Le gouvernement péquiste a congédié le patron de la Sûreté du Québec (SQ) huit mois avant la fin de son mandat, afin de régler des problèmes de communication entre les différents acteurs de la lutte contre le crime organisé. C'est ce qu'a expliqué le ministre de la Sécurité publique, Stéphane Bergeron, en entrevue avec La Presse.

Le directeur principal de la sécurité industrielle d'Hydro-Québec, Mario Laprise, succède donc à Richard Deschesnes, nommé en 2008.

«Le nouveau directeur a été très impliqué dans l'escouade Carcajou, qui nécessitait une étroite collaboration entre différentes entités chargées de lutter contre le crime organisé. Nous voulons imprégner cette culture», a dit M. Bergeron.

Il ne nie pas que les rumeurs de tensions entre la SQ, le Service de police de la Ville de Montréal (SPVM) et l'Unité permanente anticorruption (UPAC) aient pu motiver sa décision. Il faut inculquer un «réflexe de collaboration», insiste-t-il. «On veut que les gens comprennent le message, à la fois à la SQ et dans les autres entités.»

Selon ce qu'a appris

La Presse, M. Deschesnes croit qu'il s'agit d'une décision politique d'un gouvernement qui recherche du changement.

Cette nomination en a surpris plusieurs, en commençant par le président du syndicat des policiers de la SQ, Pierre Veilleux.

«Surpris? Oui. Je ne l'ai pas vu venir. Pour moi,

M. Deschesnes a toujours fait un bon travail. Il a fait avancer plusieurs dossiers au sein de l'organisation», a-t-il affirmé.

«Il y a un nouveau gouvernement, il y a des nominations. [...] Sûrement que le Ministère a des raisons pour le départ de M. Deschesnes. Mais c'est une prérogative du nouveau gouvernement de choisir le directeur général de la SQ. M. Laprise aura toute la collaboration du syndicat des policiers pour faire son mandat», a soutenu le président du syndicat.

Qui est Mario Laprise?

Mario Laprise est directeur principal de la sécurité industrielle d'Hydro-Québec depuis mai 2005. Il était arrivé en poste deux mois après la diffusion d'un reportage de Radio-Canada qui démontrait des lacunes dans la sécurité aux barrages hydroélectriques Manic 5 et LG-2.

M. Laprise avait auparavant travaillé durant 26 ans à la SQ. Il a notamment été patron de l'escouade Carcajou, formée pour lutter contre les motards criminels.

«Il a une vision opérationnelle des choses pour la lutte contre le crime organisé. Il a aussi l'avantage d'avoir été à l'extérieur de la SQ pendant quelques années. Son regard externe peut être des plus bénéfiques», a observé le ministre Bergeron.

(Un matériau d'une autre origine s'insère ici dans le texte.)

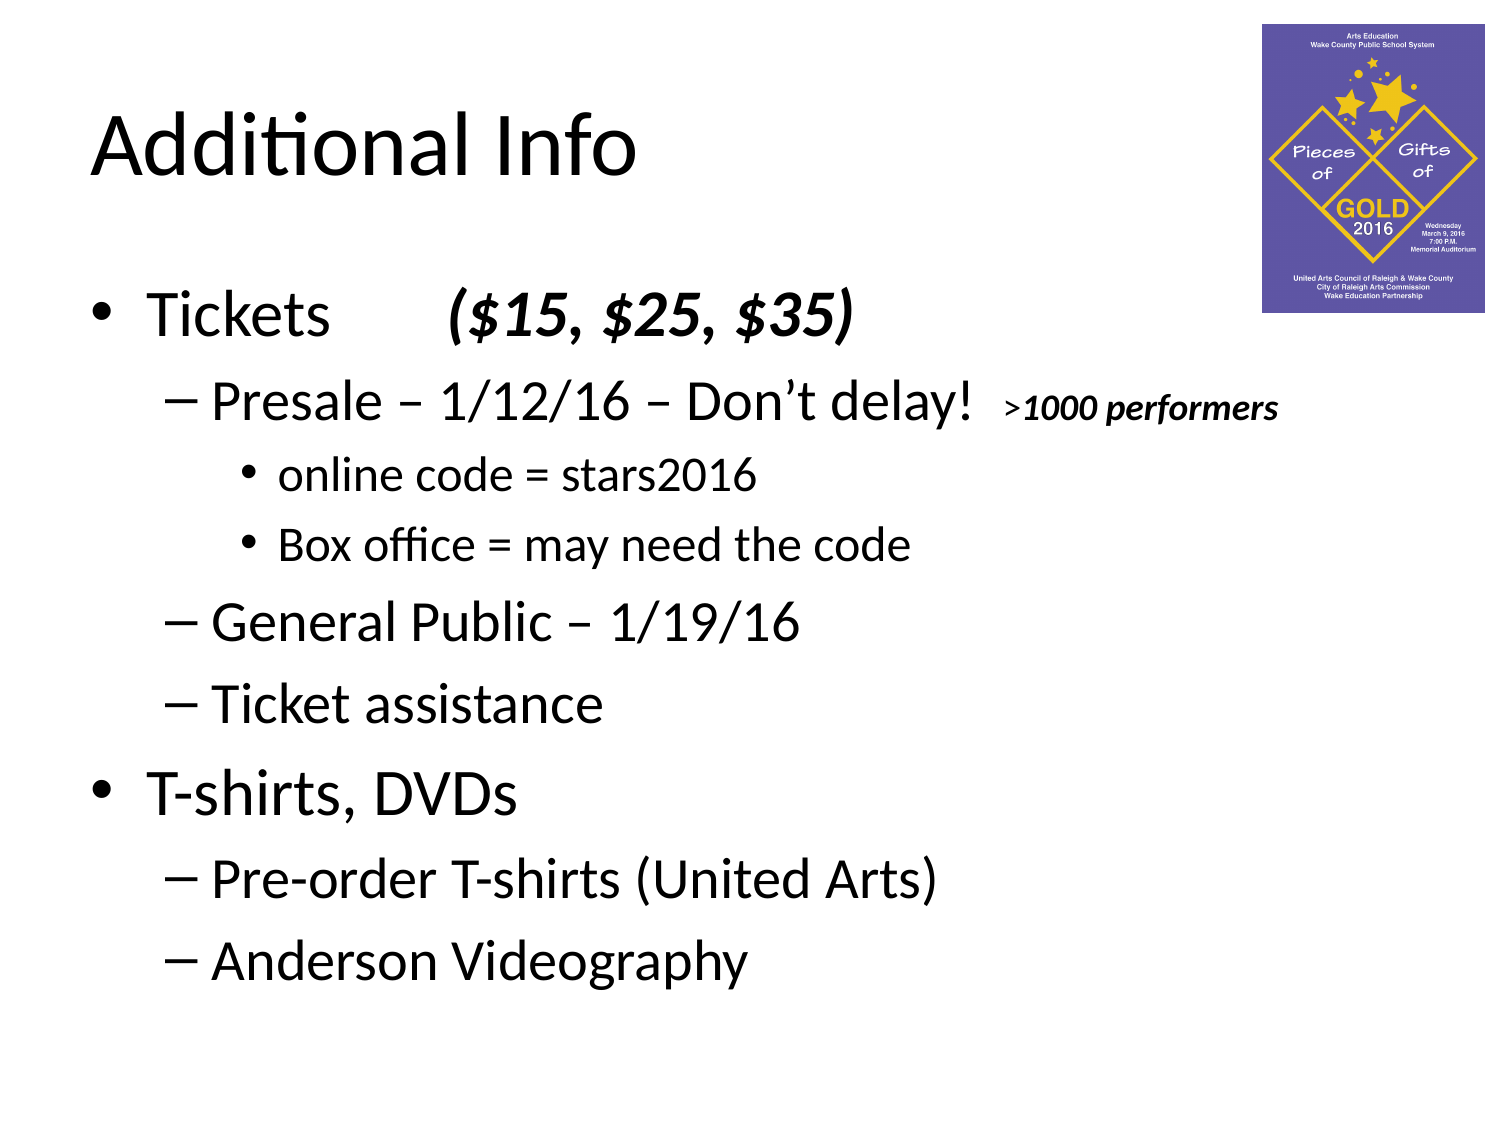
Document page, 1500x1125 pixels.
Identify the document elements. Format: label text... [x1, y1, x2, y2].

picture [1262, 24, 1485, 313]
list Tickets ($15, $25, $35) Presale – 1/12/16 – Don’t delay! >1000 performers online code = stars2016 Box office = may need the code General Public – 1/19/16 Ticket assistance T-shirts, DVDs Pre-order T-shirts (United Arts) Anderson Videography [75, 262, 1425, 1125]
title Additional Info [75, 45, 1188, 233]
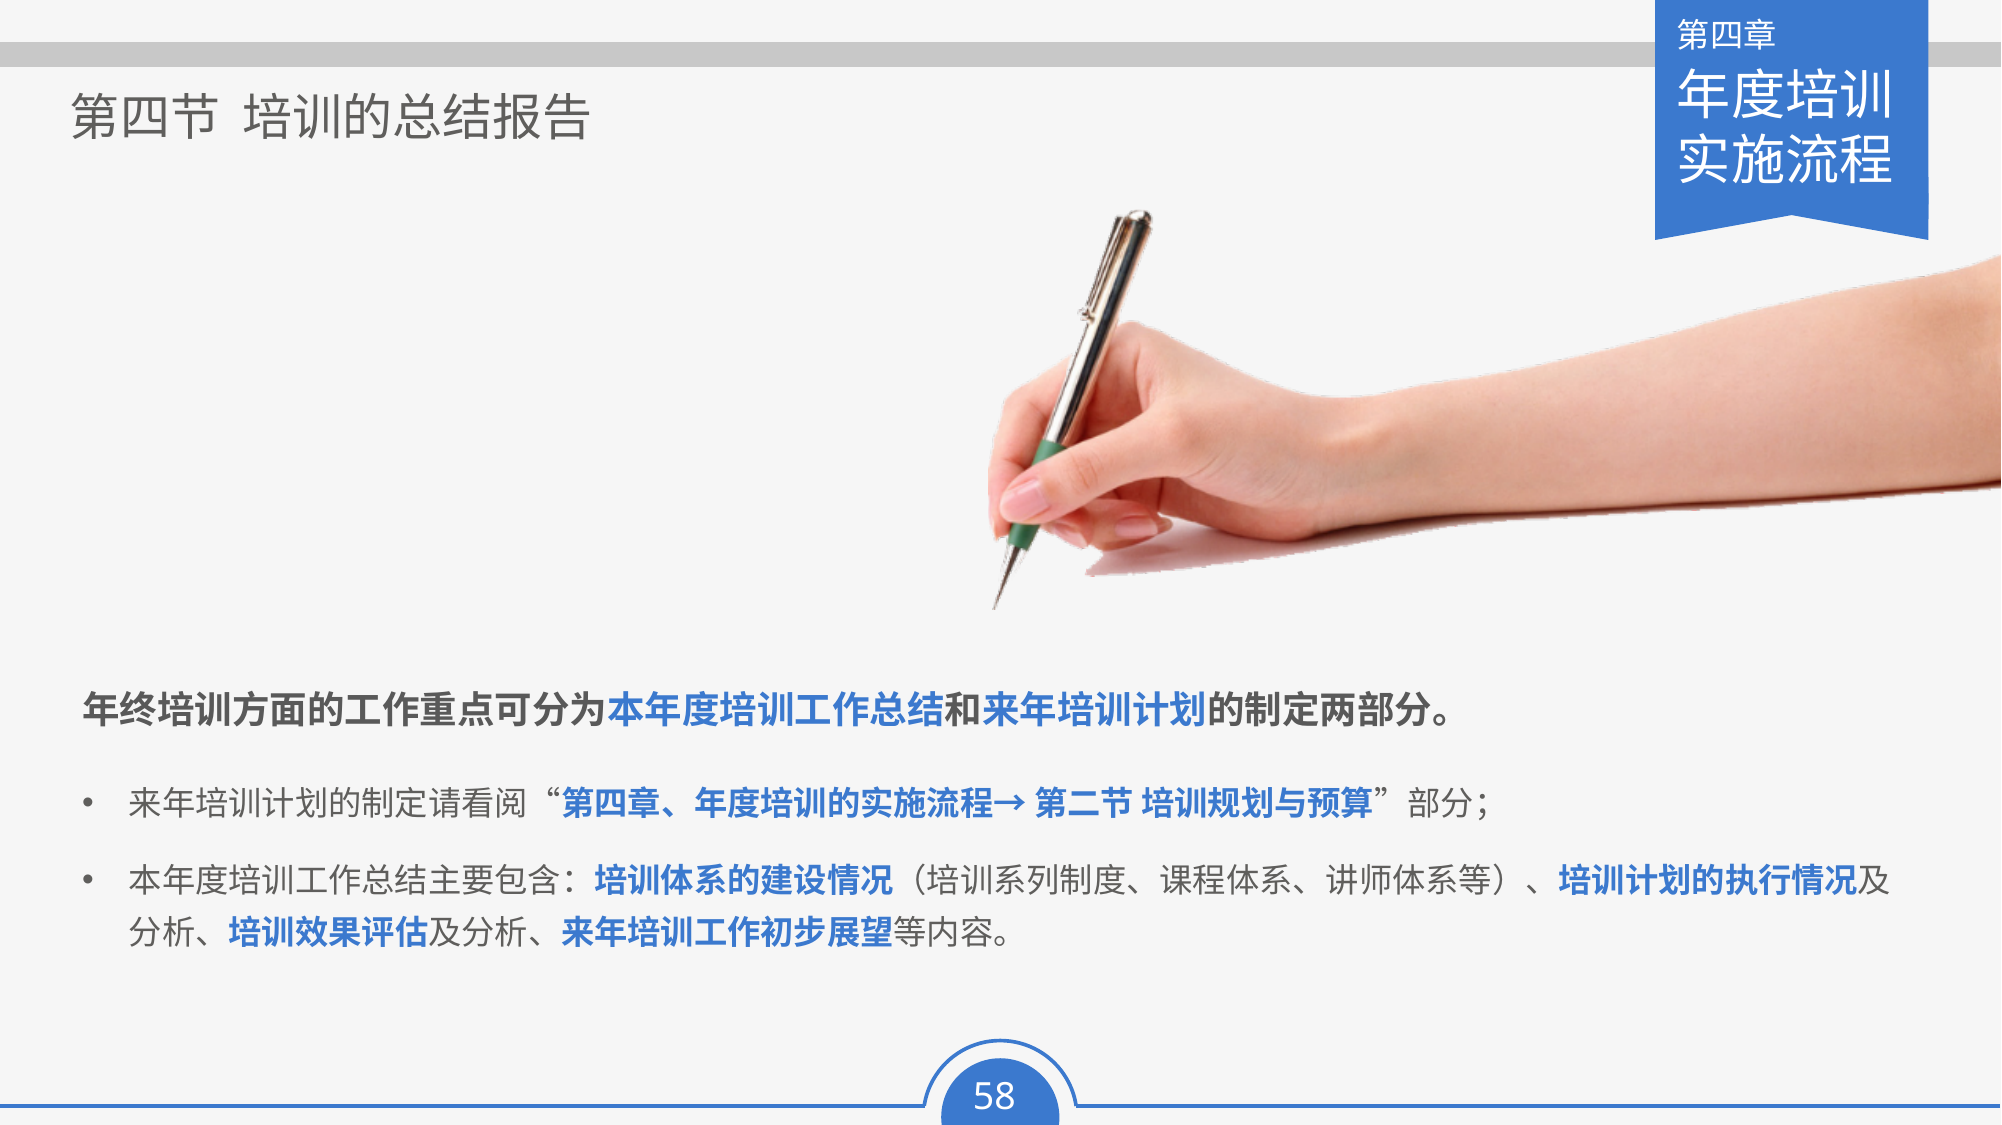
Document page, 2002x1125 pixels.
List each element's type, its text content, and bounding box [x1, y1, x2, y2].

picture [988, 209, 2001, 610]
text_box 来年培训计划的制定请看阅“第四章、年度培训的实施流程→ 第二节 培训规划与预算”部分； 本年度培训工作总结主要包含：培训体系的建设情况（培训系列制度、课程体系、讲师体系等）、培训计划的执行情况及分析、培训效果评估及分析、来年培训工作初步展望等内容。 [67, 763, 1934, 959]
text_box 第四节 培训的总结报告 [55, 78, 871, 153]
text_box 年终培训方面的工作重点可分为本年度培训工作总结和来年培训计划的制定两部分。 [67, 665, 1934, 739]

Selon nos sources, M. Laprise est aussi un ami du grand patron de l'UPAC, Robert Lafrenière.

«Pas le temps d'attendre»

Le mandat de M. Deschesnes devait prendre fin l'été prochain. Pourquoi ne pas l'avoir laissé le terminer? «On n'a pas le temps d'attendre. Il nous fallait le bon homme au bon moment au bon endroit pour lutter contre le crime organisé», a répondu le ministre.

M. Deschesnes continuera de recevoir son salaire jusqu'à la fin de son mandat. S'il le souhaite, on pourrait aussi lui confier d'autres mandats à la SQ.

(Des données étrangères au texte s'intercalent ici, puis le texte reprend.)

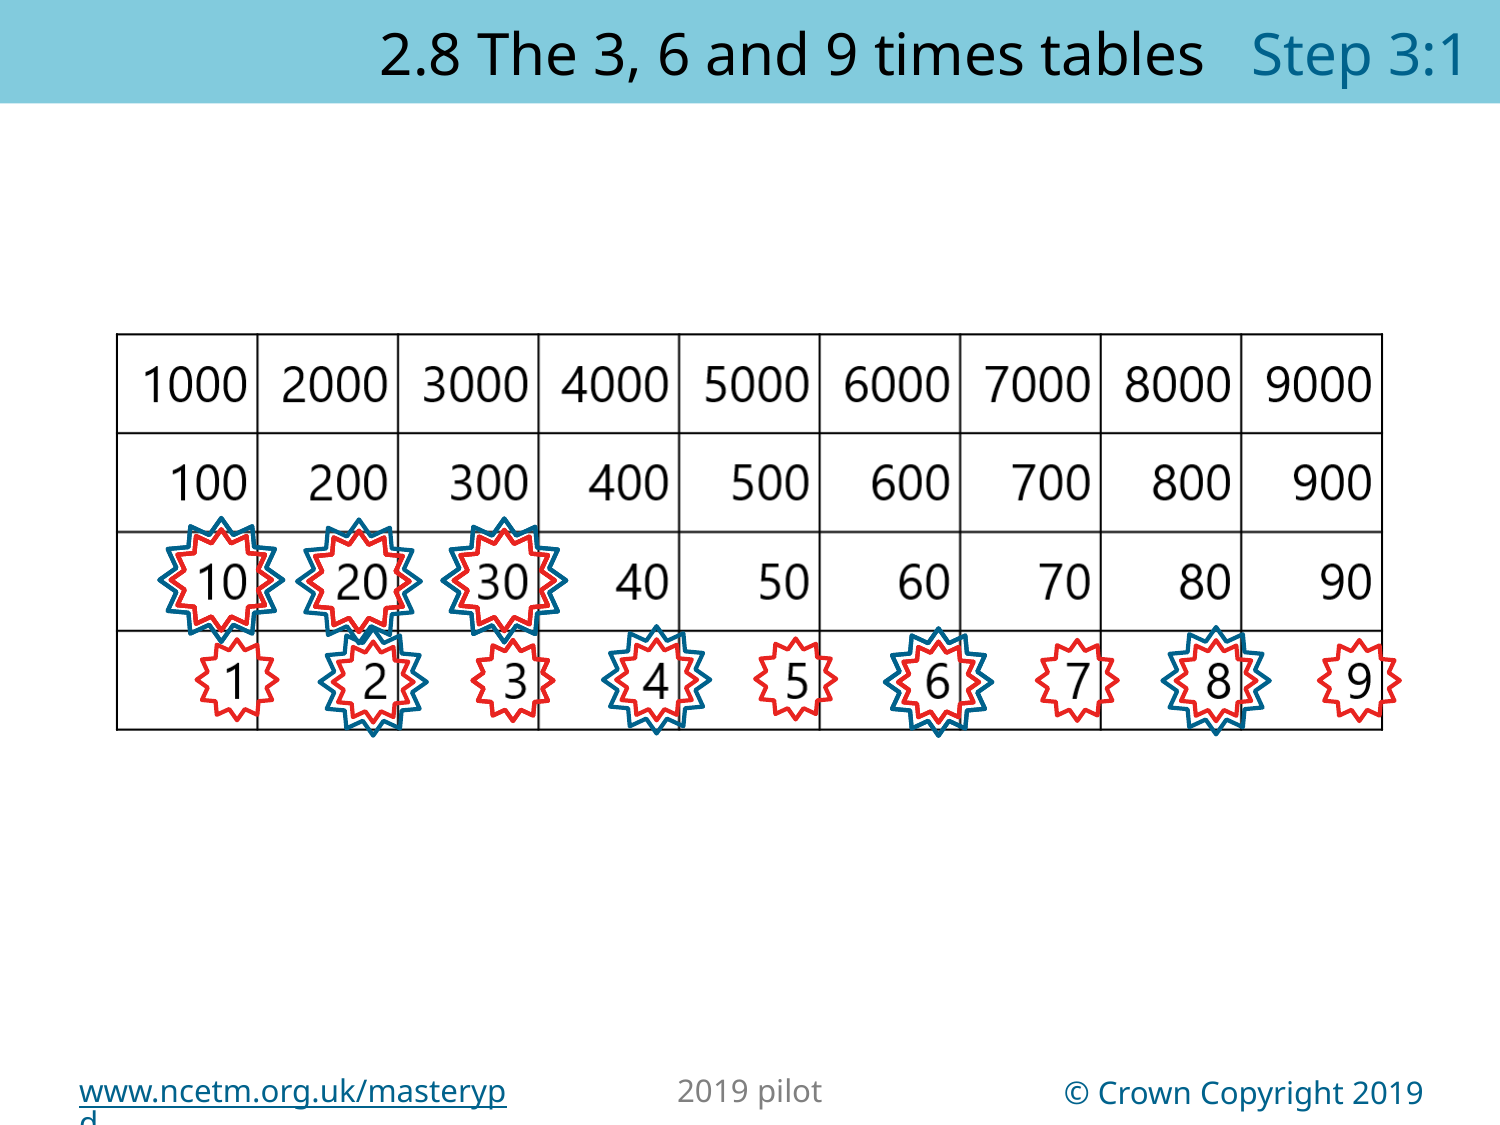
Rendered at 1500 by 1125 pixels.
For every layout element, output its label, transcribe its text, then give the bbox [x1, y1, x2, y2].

list 2.8 The 3, 6 and 9 times tables Step 3:1 [0, 0, 1500, 104]
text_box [442, 518, 567, 643]
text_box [602, 625, 711, 734]
text_box [1389, 659, 1400, 702]
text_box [319, 628, 428, 736]
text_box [296, 519, 422, 644]
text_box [1162, 626, 1270, 735]
picture [115, 333, 1385, 740]
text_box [884, 628, 993, 736]
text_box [159, 517, 284, 643]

Avant de devenir directeur général de la SQ, en juillet 2008, Richard Deschesnes était spécialiste des mesures d'urgence. En 2000, il avait été coordonnateur des opérations de sécurité au Sommet des Amériques à Québec.

«On semble douter de la loyauté de M. Deschesnes envers l'État», a dit le député libéral et ex-membre de la SQ Robert Poëti. Il ne comprend pas la décision rapide. «On va payer deux directeurs en même temps», s'indigne-t-il.